Rockport’s recent success highlights the stark contrast and real challenges that exist for the rest of Maine, where just 20 percent of the state’s addresses have access to broadband speeds that meet the state’s minimum definition of broadband: 10 megabits per second symmetric.

In January, the ConnectME authority, a quasi-state organization tasked with overseeing Maine’s broadband build-out, made Maine a national leader by recognizing that upload speeds — the rate at which a user can send information back to the Internet — are just as important as download speeds. Slow upload speeds make it difficult for workers to work remotely, for an architect to send design files to an engineer, or a medical technician to send X-rays to a doctor in a neighboring city.
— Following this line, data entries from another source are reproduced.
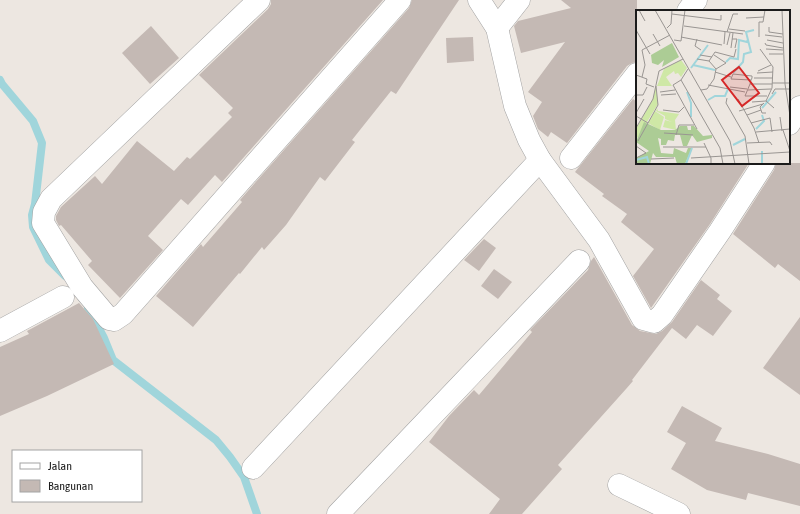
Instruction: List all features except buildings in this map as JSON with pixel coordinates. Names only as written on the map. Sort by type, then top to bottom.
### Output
[{"type":"street","points":[[259,0],[51,199],[44,212],[43,223],[82,287],[109,319],[114,320],[123,314],[400,0]]},
{"type":"street","points":[[479,0],[498,28],[515,106],[529,140],[540,160],[599,240],[643,319],[654,322],[662,315],[720,231],[763,164]]},
{"type":"street","points":[[498,28],[519,0]]},
{"type":"street","points":[[689,10],[696,0]]},
{"type":"street","points":[[571,158],[636,75]]},
{"type":"street","points":[[790,122],[800,106]]},
{"type":"street","points":[[253,468],[540,160]]},
{"type":"street","points":[[338,514],[578,261]]},
{"type":"street","points":[[0,331],[63,297]]},
{"type":"street","points":[[619,485],[679,514]]},
{"type":"waterway","points":[[0,80],[33,121],[42,143],[35,204],[32,215],[33,227],[49,260],[65,276]]},
{"type":"waterway","points":[[88,308],[104,338],[113,360],[216,440],[230,457],[244,477],[257,514]]}]
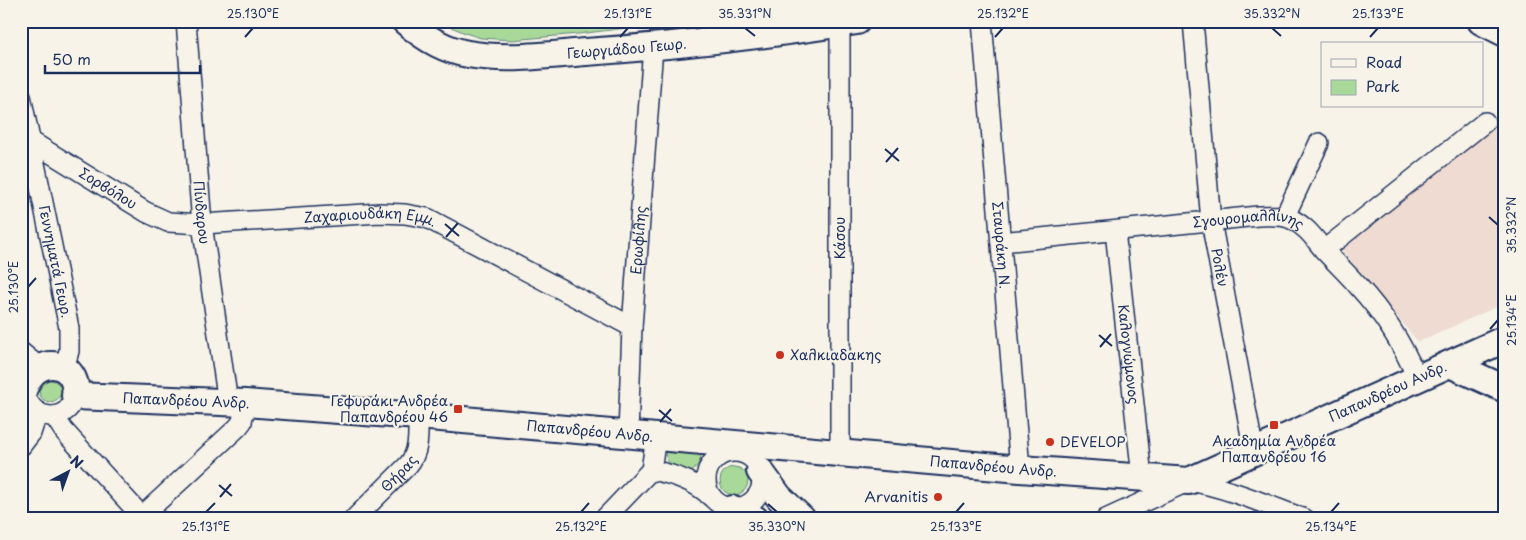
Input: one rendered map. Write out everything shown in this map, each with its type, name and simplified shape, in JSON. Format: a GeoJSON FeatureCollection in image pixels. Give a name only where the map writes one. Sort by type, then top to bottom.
{"type":"FeatureCollection","features":[{"type":"Feature","properties":{"kind":"street","name":"Πίνδαρου"},"geometry":{"type":"LineString","coordinates":[[186,21],[202,224],[237,403]]}},
{"type":"Feature","properties":{"kind":"street","name":"Γεωργιάδου Γεωρ."},"geometry":{"type":"LineString","coordinates":[[405,21],[420,33],[440,44],[454,50],[480,56],[527,56],[654,47],[848,23]]}},
{"type":"Feature","properties":{"kind":"street","name":"Σταυράκη Ν."},"geometry":{"type":"LineString","coordinates":[[982,21],[1020,469]]}},
{"type":"Feature","properties":{"kind":"street","name":"Ρολέν"},"geometry":{"type":"LineString","coordinates":[[1193,21],[1211,221],[1254,452]]}},
{"type":"Feature","properties":{"kind":"street"},"geometry":{"type":"LineString","coordinates":[[1482,21],[1505,33]]}},
{"type":"Feature","properties":{"kind":"street","name":"Κάσου"},"geometry":{"type":"LineString","coordinates":[[840,453],[848,23]]}},
{"type":"Feature","properties":{"kind":"street","name":"Ερωφίλης"},"geometry":{"type":"LineString","coordinates":[[628,434],[632,327],[654,47]]}},
{"type":"Feature","properties":{"kind":"street","name":"Γεννηματά Γεωρ."},"geometry":{"type":"LineString","coordinates":[[21,96],[26,138],[69,328],[69,352],[34,372]]}},
{"type":"Feature","properties":{"kind":"street"},"geometry":{"type":"LineString","coordinates":[[1324,250],[1485,122]]}},
{"type":"Feature","properties":{"kind":"street","name":"Σορβόλου"},"geometry":{"type":"LineString","coordinates":[[26,138],[157,218],[177,224],[202,224]]}},
{"type":"Feature","properties":{"kind":"street"},"geometry":{"type":"LineString","coordinates":[[1284,216],[1319,143]]}},
{"type":"Feature","properties":{"kind":"street","name":"Ζαχαριουδάκη Εμμ."},"geometry":{"type":"LineString","coordinates":[[202,224],[380,213],[415,215],[435,222],[632,327]]}},
{"type":"Feature","properties":{"kind":"street","name":"Σγουρομαλλίνης"},"geometry":{"type":"LineString","coordinates":[[1001,242],[1258,216],[1284,216],[1309,230],[1324,250],[1360,287],[1384,318],[1418,378]]}},
{"type":"Feature","properties":{"kind":"street","name":"Καλογνώμονος"},"geometry":{"type":"LineString","coordinates":[[1115,231],[1142,477]]}},
{"type":"Feature","properties":{"kind":"street","name":"Παπανδρέου Ανδρ."},"geometry":{"type":"LineString","coordinates":[[1106,519],[1505,340]]}},
{"type":"Feature","properties":{"kind":"street"},"geometry":{"type":"LineString","coordinates":[[1450,364],[1505,389]]}},
{"type":"Feature","properties":{"kind":"street"},"geometry":{"type":"LineString","coordinates":[[21,446],[46,414],[62,413],[69,407],[75,396],[76,388],[70,374],[34,372],[26,399],[31,407],[46,414],[64,430],[142,518],[238,427],[242,422],[237,403]]}},
{"type":"Feature","properties":{"kind":"street","name":"Παπανδρέου Ανδρ."},"geometry":{"type":"LineString","coordinates":[[75,396],[237,403],[628,434],[654,454],[840,453],[1020,469],[1190,481]]}},
{"type":"Feature","properties":{"kind":"street","name":"Θήρας"},"geometry":{"type":"LineString","coordinates":[[354,519],[408,465],[414,456],[417,448],[418,416]]}},
{"type":"Feature","properties":{"kind":"street"},"geometry":{"type":"LineString","coordinates":[[604,519],[654,454],[668,473],[697,486],[727,509],[747,506],[757,497],[762,485],[743,455]]}},
{"type":"Feature","properties":{"kind":"street"},"geometry":{"type":"LineString","coordinates":[[727,509],[706,485],[706,473],[710,465],[743,455]]}},
{"type":"Feature","properties":{"kind":"street"},"geometry":{"type":"LineString","coordinates":[[743,455],[779,497],[802,519]]}},
{"type":"Feature","properties":{"kind":"street"},"geometry":{"type":"LineString","coordinates":[[1190,481],[1256,500],[1305,519]]}},
{"type":"Feature","properties":{"kind":"shaded area"},"geometry":{"type":"Polygon","coordinates":[[[1505,113],[1505,303],[1418,342],[1342,250],[1505,113]]]}},
{"type":"Feature","properties":{"kind":"green space"},"geometry":{"type":"Polygon","coordinates":[[[438,21],[684,21],[512,40],[481,38],[438,21]]]}},
{"type":"Feature","properties":{"kind":"green space"},"geometry":{"type":"Polygon","coordinates":[[[50,380],[58,383],[61,391],[58,399],[50,402],[42,399],[39,391],[42,383],[50,380]]]}},
{"type":"Feature","properties":{"kind":"green space"},"geometry":{"type":"Polygon","coordinates":[[[666,448],[701,454],[700,460],[690,474],[672,466],[666,458],[666,448]]]}},
{"type":"Feature","properties":{"kind":"green space"},"geometry":{"type":"Polygon","coordinates":[[[734,467],[744,471],[748,481],[744,491],[734,495],[724,491],[720,481],[724,471],[734,467]]]}},
{"type":"Feature","properties":{"kind":"place","name":"Χαλκιαδακης"},"geometry":{"type":"Point","coordinates":[780,355]}},
{"type":"Feature","properties":{"kind":"place","name":"Γεφυράκι Ανδρέα Παπανδρέου 46"},"geometry":{"type":"Point","coordinates":[458,409]}},
{"type":"Feature","properties":{"kind":"place","name":"Ακαδημία Ανδρέα Παπανδρέου 16"},"geometry":{"type":"Point","coordinates":[1274,425]}},
{"type":"Feature","properties":{"kind":"place","name":"DEVELOP"},"geometry":{"type":"Point","coordinates":[1050,442]}},
{"type":"Feature","properties":{"kind":"place","name":"Arvanitis"},"geometry":{"type":"Point","coordinates":[938,497]}}]}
ConnectME’s maps of the new standard show that lack of access to broadband is not just a problem for rural Maine.

We are thrilled to see so many lawmakers, from Aroostook County to York County, recognizing the importance of broadband to Maine’s economic future. We believe that multiple ideas and approaches will elevate the conversation and help lawmakers craft a solution that best suits Mainers.
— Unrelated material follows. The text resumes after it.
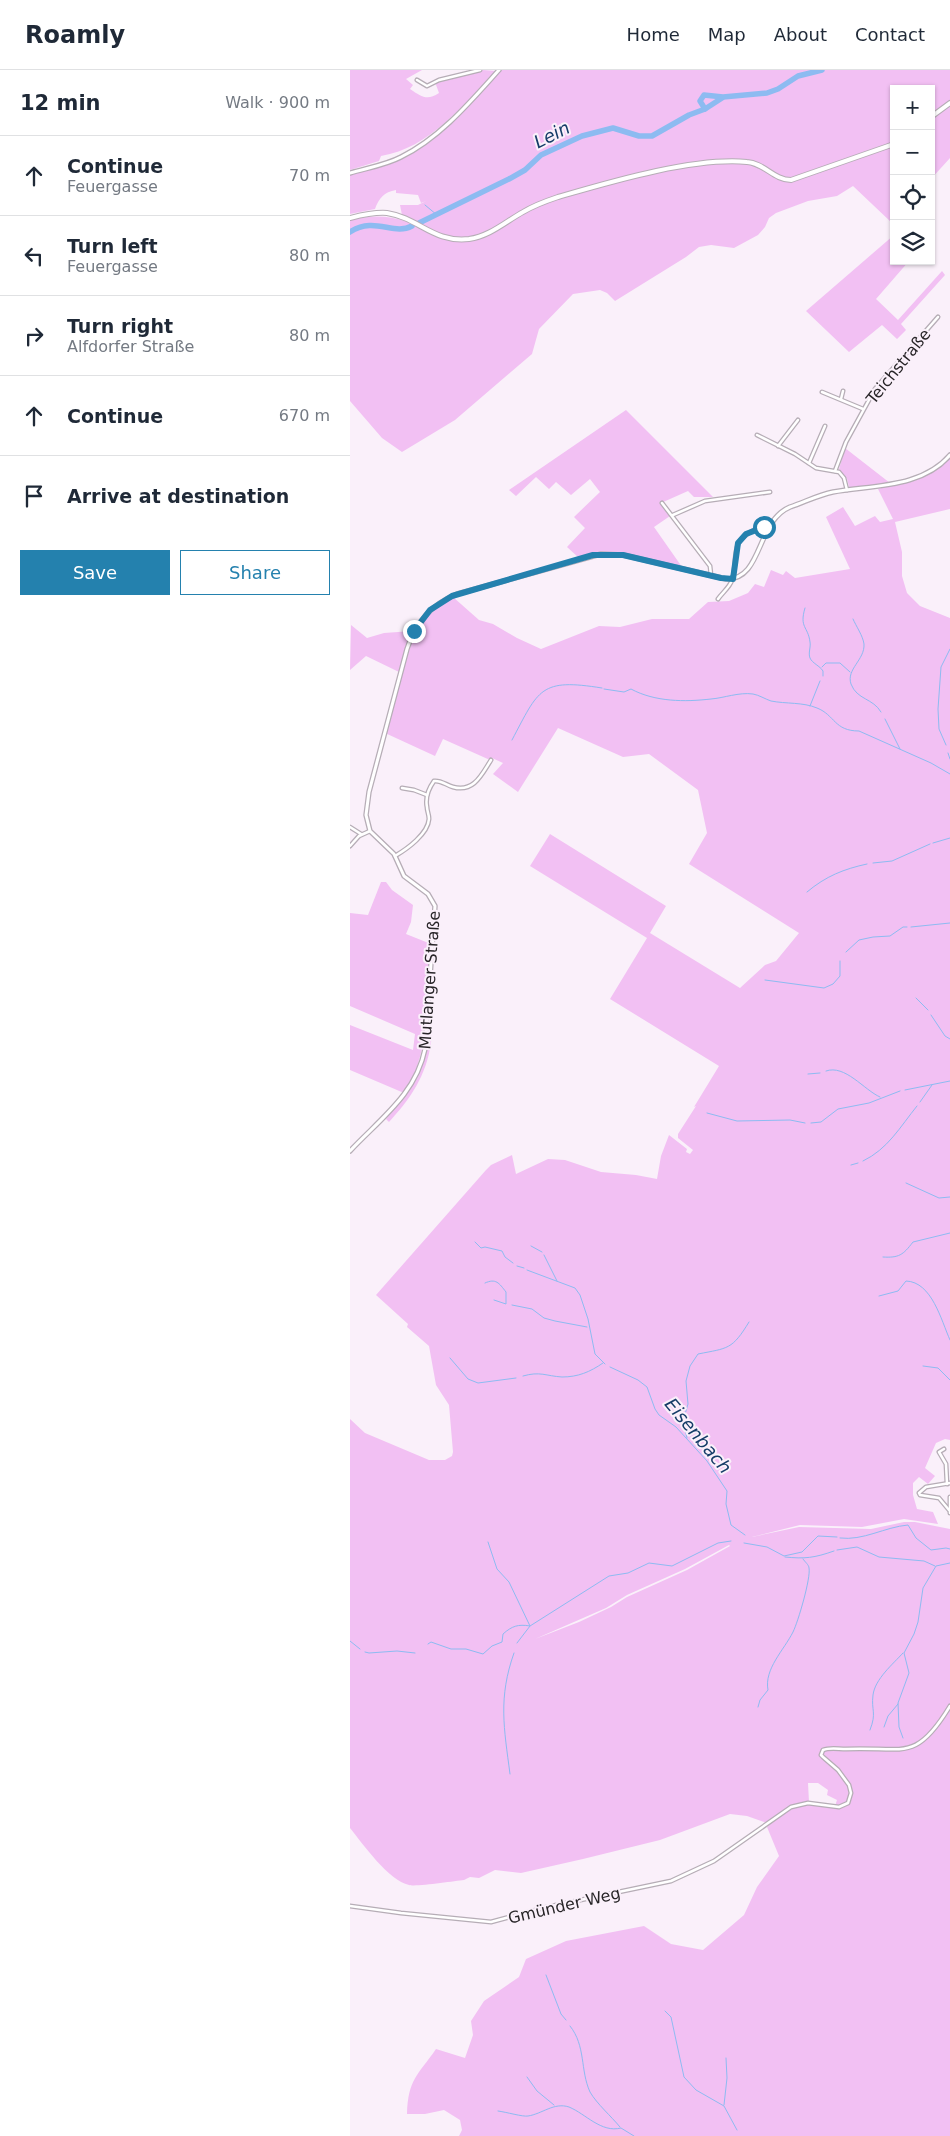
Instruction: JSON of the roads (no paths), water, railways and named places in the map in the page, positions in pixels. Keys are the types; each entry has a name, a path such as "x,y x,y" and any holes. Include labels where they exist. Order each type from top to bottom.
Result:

As the Democratic House assistant leader and the Republican Senate leader, we have developed a plan to meet this need. Our legislation builds on the energy and enthusiasm at the local level to build a policy that will thoughtfully plan broadband expansion in the state and lay the groundwork for the investment we need to compete. We believe that by helping municipalities identify the broadband resources they have, describe the broadband they want and craft a plan to get there we can continue to break down constraints that have limited economic growth in our state for so long.

The solutions will look different from town to town, but through this process, we’ll learn what works so that we can replicate it in communities across the state. We will build a Maine that has the broadband infrastructure it needs to provide good-paying jobs no matter where people choose to live and work.

No matter what shape our policy solutions ultimately take, here’s what we know for sure: Maine’s competitive economic future requires a 21st century broadband solution. We built our country and our state on great minds, talented labor and a work ethic that kept us on the cutting edge of great innovation. We became successful by speeding up around the bends in the road, when everyone else was slowing down.

Now, by creating the conditions that will bring our broadband infrastructure into the 21st century, we have the chance to tap into an opportunity to create good jobs with strong wages as we merge onto the fast Internet superhighway in Maine.

Rep. Sara Gideon, D-Freeport, is the House majority whip, and Sen. Garrett Mason, R-Lisbon Falls, is the Senate majority leader.